Es geht nicht darum, Fler zum Opfer der Medien zu stilisieren. Er hat sich den Großteil der Attacken auf sich selbst eingebrockt. Aber dass der rappende Duracell-Hase so wie Deutschrap im Allgemeinen nie wirklich ernst genommen oder mit Respekt behandelt wurde, zeigt bereits ein kurzer Blick auf den ersten Satz im ersten Artikel des SPIEGELs über sein erstes Album. »Bis vor kurzem war Fler ein Niemand im deutschen Rap. Wenn überhaupt fiel er durch großspurige Sprüche von der Hinterbank auf.
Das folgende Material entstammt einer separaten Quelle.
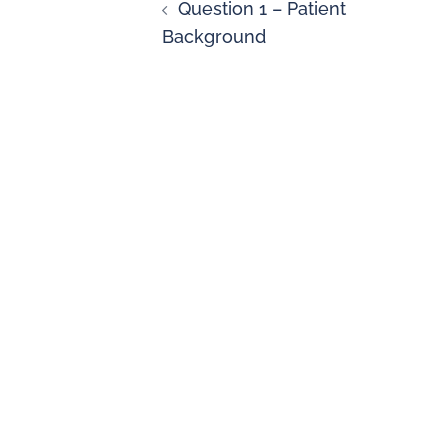
Question 1 – Patient
Background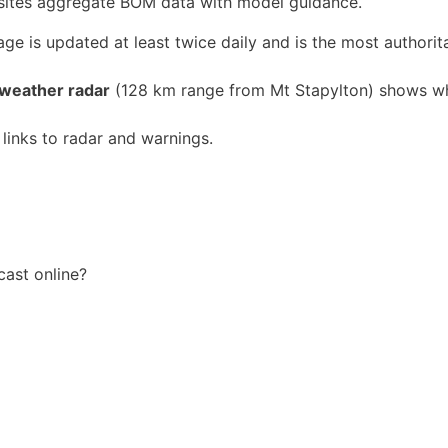
ty sites aggregate BOM data with model guidance.
ge is updated at least twice daily and is the most authorit
 weather radar
(128 km range from Mt Stapylton) shows wh
 links to radar and warnings.
cast online?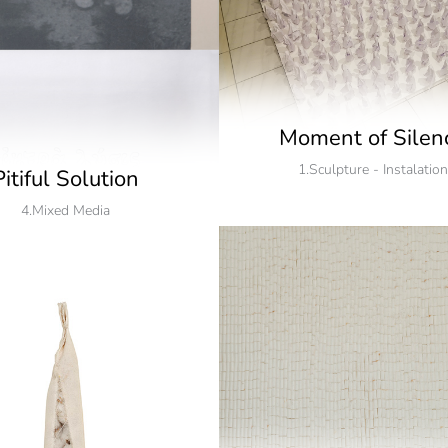
Moment of Silen
1.Sculpture - Instalation
Pitiful Solution
4.Mixed Media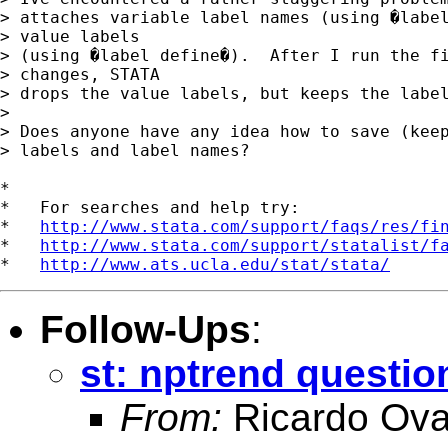
> attaches variable label names (using �label
> value labels

> (using �label define�).  After I run the fi
> changes, STATA

> drops the value labels, but keeps the label
>

> Does anyone have any idea how to save (keep
> labels and label names?

*

*   For searches and help try:

*   
http://www.stata.com/support/faqs/res/fi
*   
http://www.stata.com/support/statalist/f
*   
http://www.ats.ucla.edu/stat/stata/
Follow-Ups
:
st: nptrend questio
From:
Ricardo Ova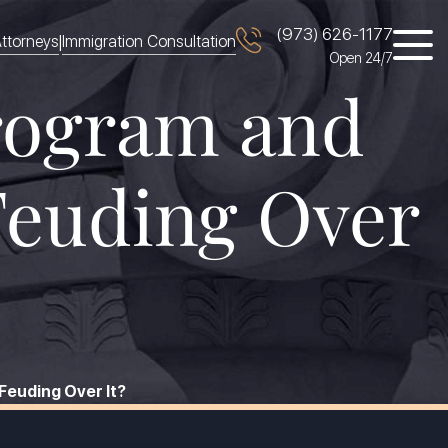
(973) 626-1177
|
ttorneys
Immigration Consultation
Open 24/7
Program and
Feuding Over
Feuding Over It?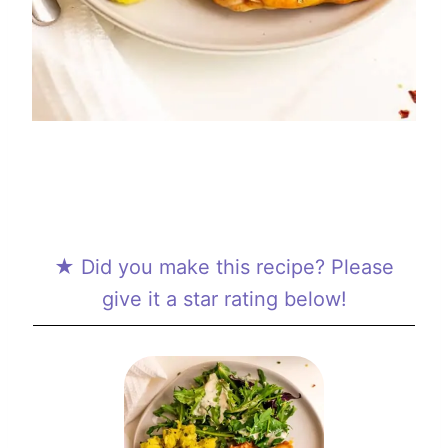
★ Did you make this recipe? Please
give it a star rating below!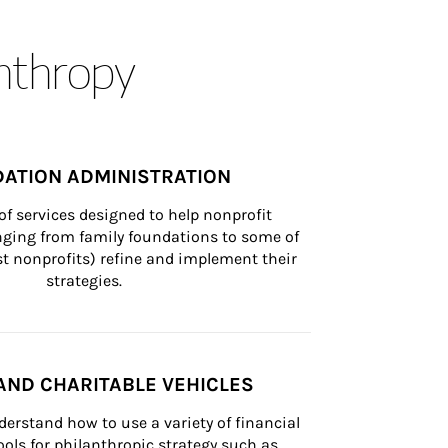
anthropy
ATION ADMINISTRATION
of services designed to help nonprofit 
nging from family foundations to some of 
st nonprofits) refine and implement their 
strategies.
AND CHARITABLE VEHICLES
derstand how to use a variety of financial 
ls for philanthropic strategy such as 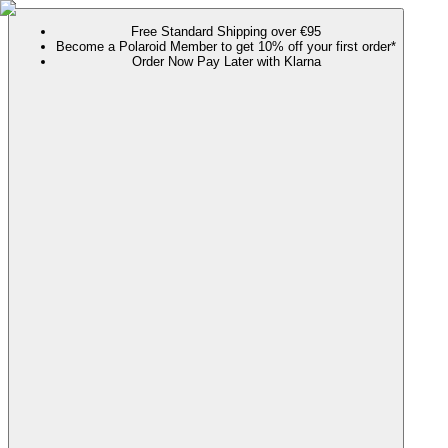
Free Standard Shipping over €95
Become a Polaroid Member to get 10% off your first order*
Order Now Pay Later with Klarna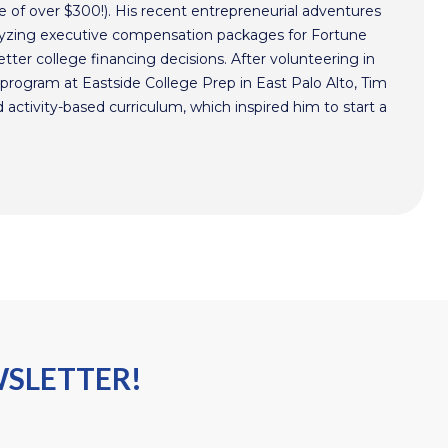
 of over $300!). His recent entrepreneurial adventures
alyzing executive compensation packages for Fortune
ter college financing decisions. After volunteering in
program at Eastside College Prep in East Palo Alto, Tim
activity-based curriculum, which inspired him to start a
WSLETTER!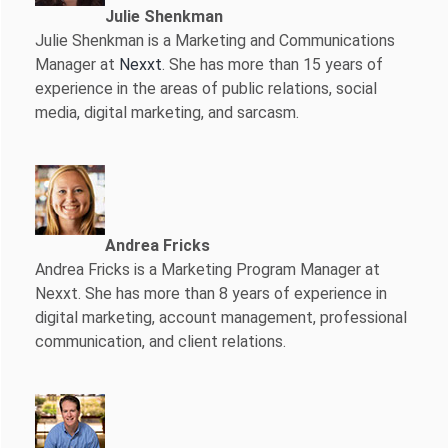
Julie Shenkman
Julie Shenkman is a Marketing and Communications
Manager at
Nexxt
. She has more than 15 years of
experience in the areas of public relations, social
media, digital marketing, and sarcasm.
Andrea Fricks
Andrea Fricks is a
Marketing Program Manager at
Nexxt. She has more than 8 years of experience in
digital marketing, account management, professional
communication, and client relations.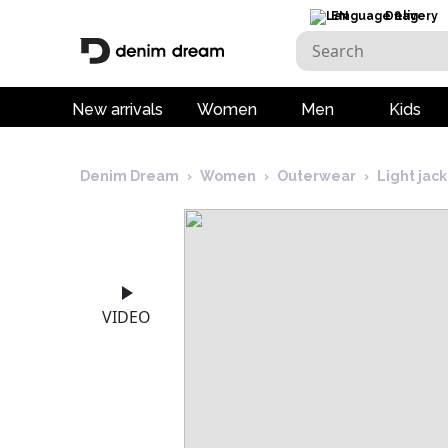
EN
Delivery
New arrivals
Women
Men
Kids
Denim Dream
›
Women
›
Outerwear
›
Light jac
VIDEO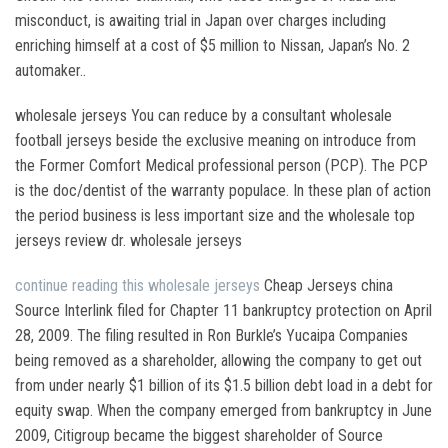
misconduct, is awaiting trial in Japan over charges including
enriching himself at a cost of $5 million to Nissan, Japan’s No. 2
automaker..
wholesale jerseys You can reduce by a consultant wholesale
football jerseys beside the exclusive meaning on introduce from
the Former Comfort Medical professional person (PCP). The PCP
is the doc/dentist of the warranty populace. In these plan of action
the period business is less important size and the wholesale top
jerseys review dr. wholesale jerseys
continue reading this
wholesale jerseys
Cheap Jerseys china
Source Interlink filed for Chapter 11 bankruptcy protection on April
28, 2009. The filing resulted in Ron Burkle’s Yucaipa Companies
being removed as a shareholder, allowing the company to get out
from under nearly $1 billion of its $1.5 billion debt load in a debt for
equity swap. When the company emerged from bankruptcy in June
2009, Citigroup became the biggest shareholder of Source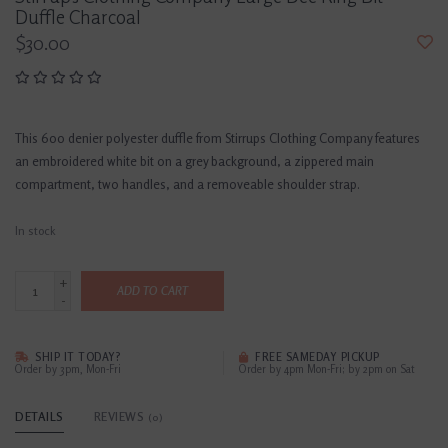
Duffle Charcoal
$30.00
This 600 denier polyester duffle from Stirrups Clothing Company features
an embroidered white bit on a grey background, a zippered main
compartment, two handles, and a removeable shoulder strap.
In stock
+
ADD TO CART
-
SHIP IT TODAY?
FREE SAMEDAY PICKUP
Order by 3pm, Mon-Fri
Order by 4pm Mon-Fri; by 2pm on Sat
DETAILS
REVIEWS
(0)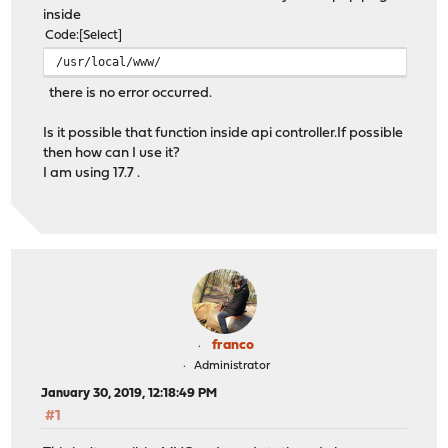
inside
Code
Select
/usr/local/www/
there is no error occurred.
Is it possible that function inside api controller.If possible
then how can I use it?
I am using 17.7 .
franco
Administrator
January 30, 2019, 12:18:49 PM
#1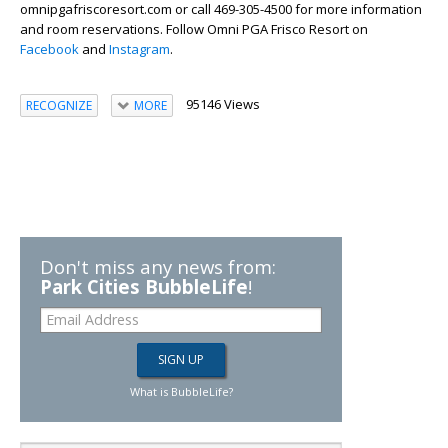
omnipgafriscoresort.com or call 469-305-4500 for more information
and room reservations. Follow Omni PGA Frisco Resort on
Facebook
and
Instagram
.
95146 Views
RECOGNIZE
MORE
Don't miss any news from:
Park Cities BubbleLife
!
What is BubbleLife?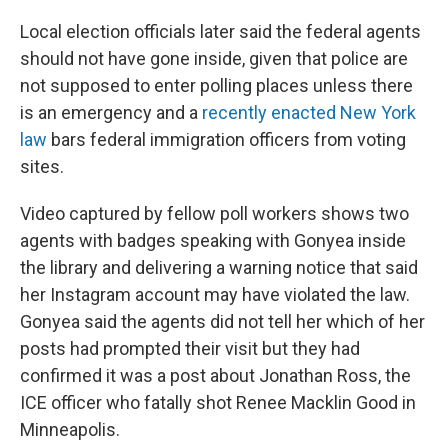
Local election officials later said the federal agents
should not have gone inside, given that police are
not supposed to enter polling places unless there
is an emergency and a
recently enacted New York
law
bars federal immigration officers from voting
sites.
Video captured by fellow poll workers shows two
agents with badges speaking with Gonyea inside
the library and delivering a warning notice that said
her Instagram account may have violated the law.
Gonyea said the agents did not tell her which of her
posts had prompted their visit but they had
confirmed it was a post about Jonathan Ross, the
ICE officer who fatally shot Renee Macklin Good in
Minneapolis.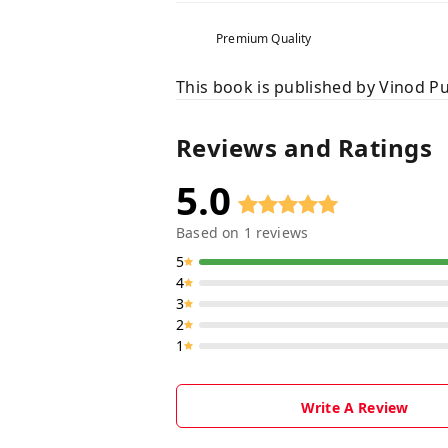
Premium Quality
This book is published by Vinod Pu
Reviews and Ratings
5.0
Based on
1
reviews
5
4
3
2
1
Write A Review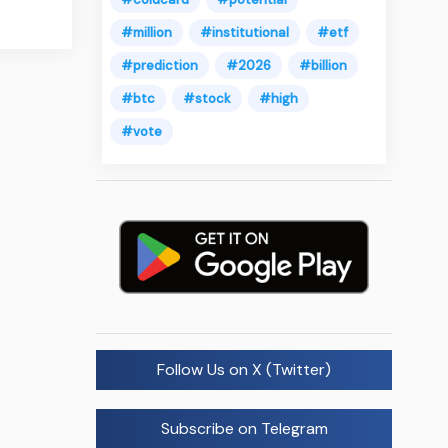
#million
#institutional
#etf
#prediction
#2026
#billion
#btc
#stock
#high
#vote
Follow Us on X (Twitter)
Subscribe on Telegram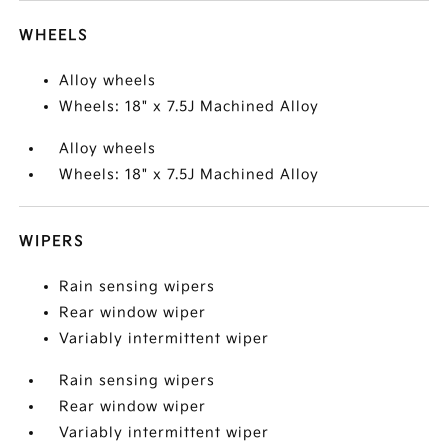
WHEELS
Alloy wheels
Wheels: 18" x 7.5J Machined Alloy
Alloy wheels
Wheels: 18" x 7.5J Machined Alloy
WIPERS
Rain sensing wipers
Rear window wiper
Variably intermittent wiper
Rain sensing wipers
Rear window wiper
Variably intermittent wiper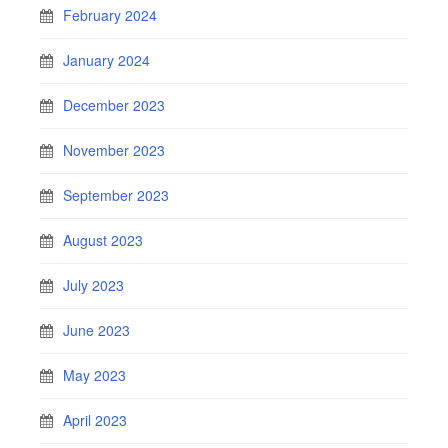
February 2024
January 2024
December 2023
November 2023
September 2023
August 2023
July 2023
June 2023
May 2023
April 2023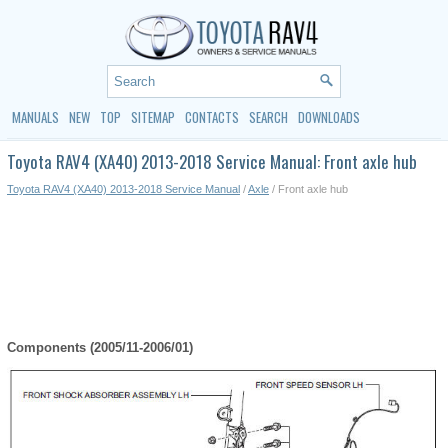
MANUALS
NEW
TOP
SITEMAP
CONTACTS
SEARCH
DOWNLOADS
Toyota RAV4 (XA40) 2013-2018 Service Manual: Front axle hub
Toyota RAV4 (XA40) 2013-2018 Service Manual
/
Axle
/ Front axle hub
Components (2005/11-2006/01)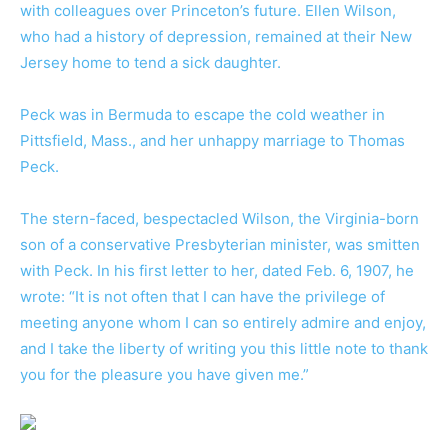
with colleagues over Princeton’s future. Ellen Wilson,
who had a history of depression, remained at their New
Jersey home to tend a sick daughter.
Peck was in Bermuda to escape the cold weather in
Pittsfield, Mass., and her unhappy marriage to Thomas
Peck.
The stern-faced, bespectacled Wilson, the Virginia-born
son of a conservative Presbyterian minister, was smitten
with Peck. In his first letter to her, dated Feb. 6, 1907, he
wrote: “It is not often that I can have the privilege of
meeting anyone whom I can so entirely admire and enjoy,
and I take the liberty of writing you this little note to thank
you for the pleasure you have given me.”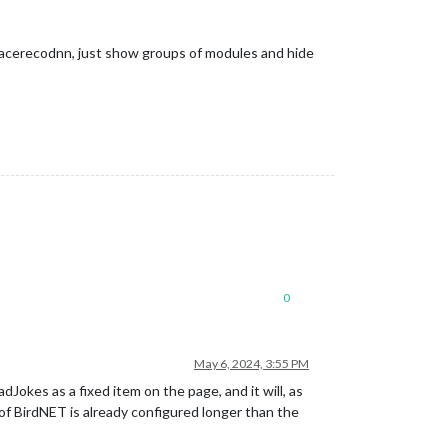
d facerecodnn, just show groups of modules and hide
0
May 6, 2024, 3:55 PM
es as a fixed item on the page, and it will, as
f BirdNET is already configured longer than the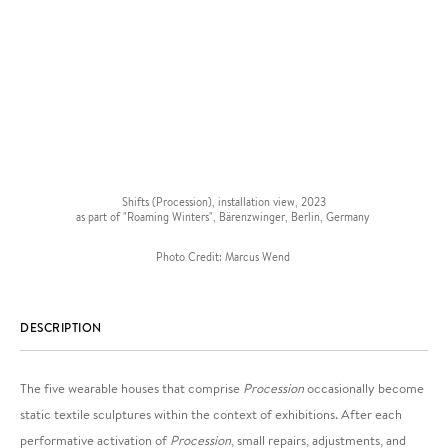
Shifts (Procession), installation view, 2023
as part of "Roaming Winters", Bärenzwinger, Berlin, Germany
Photo Credit: Marcus Wend
DESCRIPTION
The five wearable houses that comprise
Procession
occasionally become
static textile sculptures within the context of exhibitions. After each
performative activation of
Procession
, small repairs, adjustments, and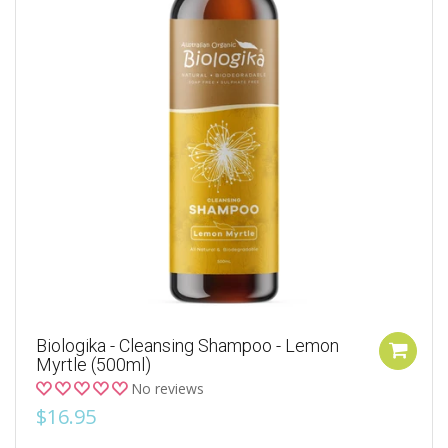
Biologika - Cleansing Shampoo - Lemon
Myrtle (500ml)
No reviews
$16.95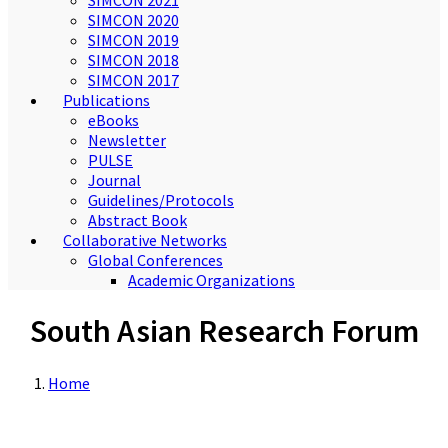
SIMCON 2021
SIMCON 2020
SIMCON 2019
SIMCON 2018
SIMCON 2017
Publications
eBooks
Newsletter
PULSE
Journal
Guidelines/Protocols
Abstract Book
Collaborative Networks
Global Conferences
Academic Organizations
South Asian Research Forum
Home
Seit der 23-jährige Berliner aber Anfang Mai sein Album veröffentlicht hat, ist er allgegenwärtig.« Die nächste RapUpdate-Eilmeldung: »Niemand kannte diesen Rapper bevor er sein Album veröffentlichte!« Potzblitz! Dieser selten dämliche Tenor zieht sich durch den Großteil der deutschen Rap-Berichterstattung. Die JUICE war da logischerweise immer eine wichtige Ausnahme. Als Fler von der Einstellung der Printausgabe hörte, konnte er sich einen bösen Spruch nicht verkneifen.

Dass es in einer Branche, die aus Speichelleckern und Arschkriechern besteht, ganz hilfreich sein kann, ein objektives Medium zu haben, wird er vielleicht eines Tages verstehen. Vielleicht nicht. Wozu auch? Die Kette glänzt, der AMG ist vollgetankt und in der Billy-Wilder-Promenade werden weiter jede Nacht Hits produziert.

Das Ende der JUICE ist das Ende einer Ära. Das Ende einer Ära, die mich geprägt hat. Und die offensichtlich auch Fler geprägt hat, sonst hätte er diesen Streit nicht so persönlich genommen.

Das Ende der JUICE ist das Ende einer Ära. Das Ende einer Ära, die mich geprägt hat. Und die offensichtlich auch Fler geprägt hat, sonst hätte er diesen Streit nicht so persönlich genommen. Es ist das Ende einer HipHop-Zeitung, im Endeffekt der HipHop-Zeitung. Hätte die JUICE einen PR-Berater, hätte dieser dem Blatt eventuell geraten, Fler nun endlich das Cover zu geben, das er nie bekam. Samt einer Review aller Fler-Alben, sowie einem Fler-Poster und dem obligatorischen JUICE-Exclusive nur mit Fler. Aber das wird nicht geschehen. Und das ist schade. Für euch. Und für uns. Und für Fler. Das Handy vibriert zum letzten Mal. Ein kurzer Blick auf das Display verrät: »Dieser Journalist wird die JUICE vermissen.«

2 KOMMENTARE

  1. Nun bin ich nicht gerade die Zielgruppe von Juice. Jedoch habe ich den Grundsatz, auch da hinzugucken, wo ich als Opernbesucher und Freejazzliebhaber sonst mich nicht so wiederfinde. Doch es gab bei den Kurzen Besuchen, immer Anstöße und Disruptionen meiner Welt, die mir Neues eröffnet haben.

  2. Ich werde das Heft nicht groß vermissen. Mit dem was ich mit Hip Hop assoziiere hatte das alles schon lange nix mehr zu tun. DIE Hip Hop Zeitung war die Juice schon lange nicht mehr, DIE Hip Hop Zeitung ist das Streetlove Magazine. Das gibt‘s auch noch als Printmagazine und hat überlebt ganz ohne sich Autotune, CloudRap und dem ganzen Scheiss anzubiedern. Wie Mobb Deep „Survival Of The Fittest“. In diesem Sinne Ruhe in Frieden.